Java serialization ways: Performance Comparison

Java serialization ways, performance comparison

13/05/2014 Available in es
Java
Performance

Recently I’ve had to serialize/deserialize some data in Java binary format. Lately I use JSON or XML formats.

I remember that to serialize Java objects they must implement the Serializable interface, but I had also read in Internet other way, implementing the Externalizable interface, then, which interface must I implement? It depends on what you want such as everything in the life.

When to use Serializable or Externalizable.

Serializable

  • To serialize easily. You have to write less code.

  • This way has some restrictions: The object to serialize must implement the default constructor (0 args). It must be responsible to manage the parent class attributes.

  • The performance is not as important, we will see more about that in Performance tests (Serializable vs. Externalizable).

Externalizable

  • You must implement the serialization/deserialization methods, so you have to write more code.

  • When you cannot use Serializable.

  • When you want to improve the performance, as we’ll see in Performance tests (Serializable vs. Externalizable).

  • If you have to manage the serialization of parent class attributes, then I recommend you use Externalizable, because we’ll avoid a weird private methods overriding.

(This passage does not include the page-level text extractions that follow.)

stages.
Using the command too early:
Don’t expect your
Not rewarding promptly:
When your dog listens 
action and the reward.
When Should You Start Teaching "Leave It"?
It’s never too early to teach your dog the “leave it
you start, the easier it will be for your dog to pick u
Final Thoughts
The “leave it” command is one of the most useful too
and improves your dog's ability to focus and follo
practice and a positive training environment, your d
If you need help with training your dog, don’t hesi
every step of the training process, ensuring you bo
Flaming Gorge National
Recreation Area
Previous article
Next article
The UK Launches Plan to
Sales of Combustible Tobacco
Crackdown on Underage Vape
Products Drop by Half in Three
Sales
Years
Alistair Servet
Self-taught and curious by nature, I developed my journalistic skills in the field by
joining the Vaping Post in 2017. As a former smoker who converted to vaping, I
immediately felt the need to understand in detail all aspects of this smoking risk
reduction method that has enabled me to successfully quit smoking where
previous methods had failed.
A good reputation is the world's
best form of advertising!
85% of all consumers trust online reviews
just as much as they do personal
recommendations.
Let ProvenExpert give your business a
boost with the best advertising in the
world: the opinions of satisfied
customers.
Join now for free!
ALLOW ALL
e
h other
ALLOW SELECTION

private void writeObject(ObjectOutputStream oos)
private void readObject(ObjectInputStream ois)

Performance tests (Serializable vs. Externalizable)

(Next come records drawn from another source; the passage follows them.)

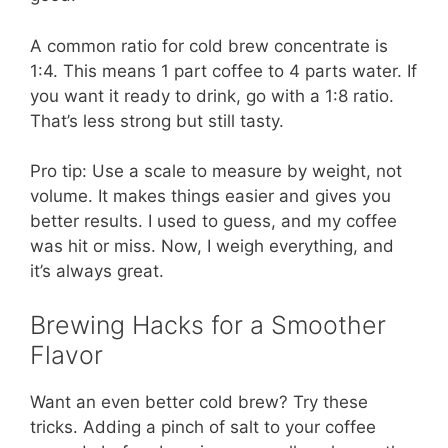
A common ratio for cold brew concentrate is
1:4. This means 1 part coffee to 4 parts water. If
you want it ready to drink, go with a 1:8 ratio.
That’s less strong but still tasty.
Pro tip: Use a scale to measure by weight, not
volume. It makes things easier and gives you
better results. I used to guess, and my coffee
was hit or miss. Now, I weigh everything, and
it’s always great.
Brewing Hacks for a Smoother
Flavor
Want an even better cold brew? Try these
tricks. Adding a pinch of salt to your coffee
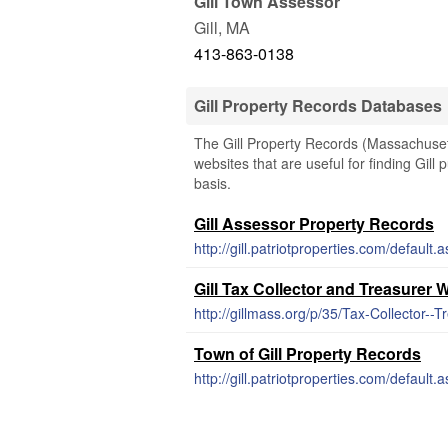
Gill Town Assessor
Gill
,
MA
413-863-0138
Gill Property Records Databases
The Gill Property Records (Massachusett
websites that are useful for finding Gill 
basis.
Gill Assessor Property Records
http://gill.patriotproperties.com/default.
Gill Tax Collector and Treasurer 
http://gillmass.org/p/35/Tax-Collector--T
Town of Gill Property Records
http://gill.patriotproperties.com/default.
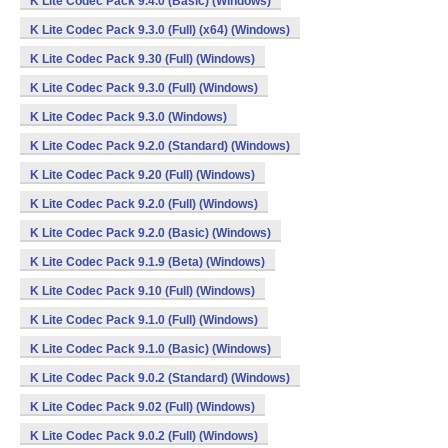
K Lite Codec Pack 9.4.0 (Basic) (Windows)
K Lite Codec Pack 9.3.0 (Full) (x64) (Windows)
K Lite Codec Pack 9.30 (Full) (Windows)
K Lite Codec Pack 9.3.0 (Full) (Windows)
K Lite Codec Pack 9.3.0 (Windows)
K Lite Codec Pack 9.2.0 (Standard) (Windows)
K Lite Codec Pack 9.20 (Full) (Windows)
K Lite Codec Pack 9.2.0 (Full) (Windows)
K Lite Codec Pack 9.2.0 (Basic) (Windows)
K Lite Codec Pack 9.1.9 (Beta) (Windows)
K Lite Codec Pack 9.10 (Full) (Windows)
K Lite Codec Pack 9.1.0 (Full) (Windows)
K Lite Codec Pack 9.1.0 (Basic) (Windows)
K Lite Codec Pack 9.0.2 (Standard) (Windows)
K Lite Codec Pack 9.02 (Full) (Windows)
K Lite Codec Pack 9.0.2 (Full) (Windows)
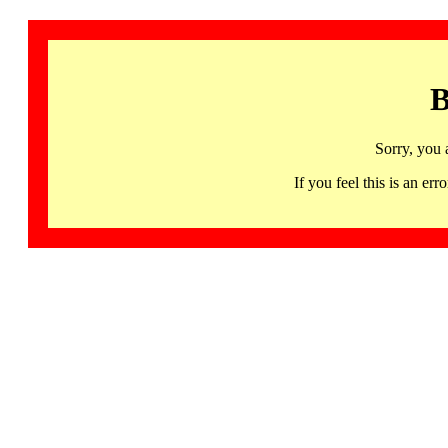
B
Sorry, you 
If you feel this is an 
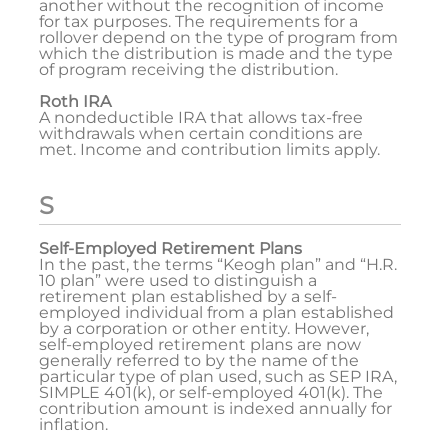
another without the recognition of income
for tax purposes. The requirements for a
rollover depend on the type of program from
which the distribution is made and the type
of program receiving the distribution.
Roth IRA
A nondeductible IRA that allows tax-free
withdrawals when certain conditions are
met. Income and contribution limits apply.
S
Self-Employed Retirement Plans
In the past, the terms “Keogh plan” and “H.R.
10 plan” were used to distinguish a
retirement plan established by a self-
employed individual from a plan established
by a corporation or other entity. However,
self-employed retirement plans are now
generally referred to by the name of the
particular type of plan used, such as SEP IRA,
SIMPLE 401(k), or self-employed 401(k). The
contribution amount is indexed annually for
inflation.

Serializable: Java, through introspection, guesses the types of class attributes to know how to serialize/deserialize them, but this "magic" is not free, it has a performance penalty.

When we use Externalizable interface, we decide how to serialize/deserialize, namely we have to write the code that does it. We’ve lost ease, but also we avoid that Java does some tasks, so if we override the methods properly, we’ll get a performance improvement.

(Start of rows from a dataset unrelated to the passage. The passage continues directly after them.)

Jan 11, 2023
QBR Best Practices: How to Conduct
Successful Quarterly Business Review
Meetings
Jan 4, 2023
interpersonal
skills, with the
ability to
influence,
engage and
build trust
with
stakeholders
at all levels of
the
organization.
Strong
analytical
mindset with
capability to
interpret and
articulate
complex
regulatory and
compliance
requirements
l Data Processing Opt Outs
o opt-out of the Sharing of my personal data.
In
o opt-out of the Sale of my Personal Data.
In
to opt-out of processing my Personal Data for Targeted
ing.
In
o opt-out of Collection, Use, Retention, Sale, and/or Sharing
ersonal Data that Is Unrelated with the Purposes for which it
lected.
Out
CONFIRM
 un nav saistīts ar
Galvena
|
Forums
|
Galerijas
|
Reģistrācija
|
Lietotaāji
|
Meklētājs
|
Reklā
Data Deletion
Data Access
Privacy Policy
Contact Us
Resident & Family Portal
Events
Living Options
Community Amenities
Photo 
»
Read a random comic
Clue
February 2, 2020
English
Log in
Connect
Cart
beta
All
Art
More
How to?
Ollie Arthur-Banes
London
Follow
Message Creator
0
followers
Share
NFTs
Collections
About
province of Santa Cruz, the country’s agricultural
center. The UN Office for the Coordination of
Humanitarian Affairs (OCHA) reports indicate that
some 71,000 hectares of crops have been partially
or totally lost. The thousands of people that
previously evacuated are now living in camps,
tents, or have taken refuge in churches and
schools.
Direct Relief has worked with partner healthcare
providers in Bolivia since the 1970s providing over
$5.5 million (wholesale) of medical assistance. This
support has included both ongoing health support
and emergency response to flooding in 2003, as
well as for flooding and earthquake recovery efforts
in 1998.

To know how big is the performance difference between both interfaces, I’ve written a tiny example in which we serialize an object with 2 collections with 100000 elements each one. Here you can find the tests execution results. There are 3 different implementations:

Implementing Serializable

As we mentioned above, Java has to guess certain things. During this process it sacrifices some of performance (slowest way), in exchange we get really simple source code, the class to serialize just has to implement the Serializable interface.

public class Contacts implements Serializable {
  // ...
}
  • serializing: 1133 millisecond

  • deserializing: 506 millisecond

Implementing Externalizable (wrong way)

If the class implements Externalizable, we must tell to Java how it has to serialize/deserialize the class attributes. We just have to be careful, because if we did it bad, then we’ll get the worst of the both worlds: more complex implementation and bad performance, i.e: If we serialize/deserialize complex class attributes (like collections), Java will also have to guess many things about the attributes type.

@Override
public void readExternal(ObjectInput in) throws IOException, ClassNotFoundException {
  setEmails((Set<String>) in.readObject());
  setPhones((Set<String>) in.readObject());
}

@Override
public void writeExternal(ObjectOutput out) throws IOException {
  out.writeObject(emails);
  out.writeObject(phones);
}
  • serializing: 737 millisecond

  • deserializing: 367 millisecond

Implementing Externalizable (right way)

If we serialize one by one the collection elements, then we’ll save more time, because Java serializes simple types, this way avoids guessing things that we actually know.

@Override
public void readExternal(ObjectInput in) throws IOException, ClassNotFoundException {
  emails.clear();
  phones.clear();
  int nEmails = in.readInt();
  for (int i = 0; i < nEmails; i++) {
    emails.add(in.readUTF());
  }
  int nPhones = in.readInt();
  for (int i = 0; i < nPhones; i++) {
    phones.add(in.readUTF());
  }
}

@Override
public void writeExternal(ObjectOutput out) throws IOException {
  out.writeInt(emails.size());
  for (String e : emails) {
    out.writeUTF(e);
  }
  out.writeInt(phones.size());
  for (String p : phones) {
    out.writeUTF(p);
  }
}
  • serializing: 204 millisecond

  • deserializing: 92 millisecond

We’ve gained performance at expense of write more code.

Results Analysis

We don’t gain performance due to use an interface or the other one.

We gain performance because Externalizable interface forces us to implement ourselves the guessing code, so Java doesn’t have to do that.

As we have seen at Implementing Externalizable (wrong way), si no tenemos cuidado, conseguiremos una mejora poco significativa a costa de complicar nuestro código fuente.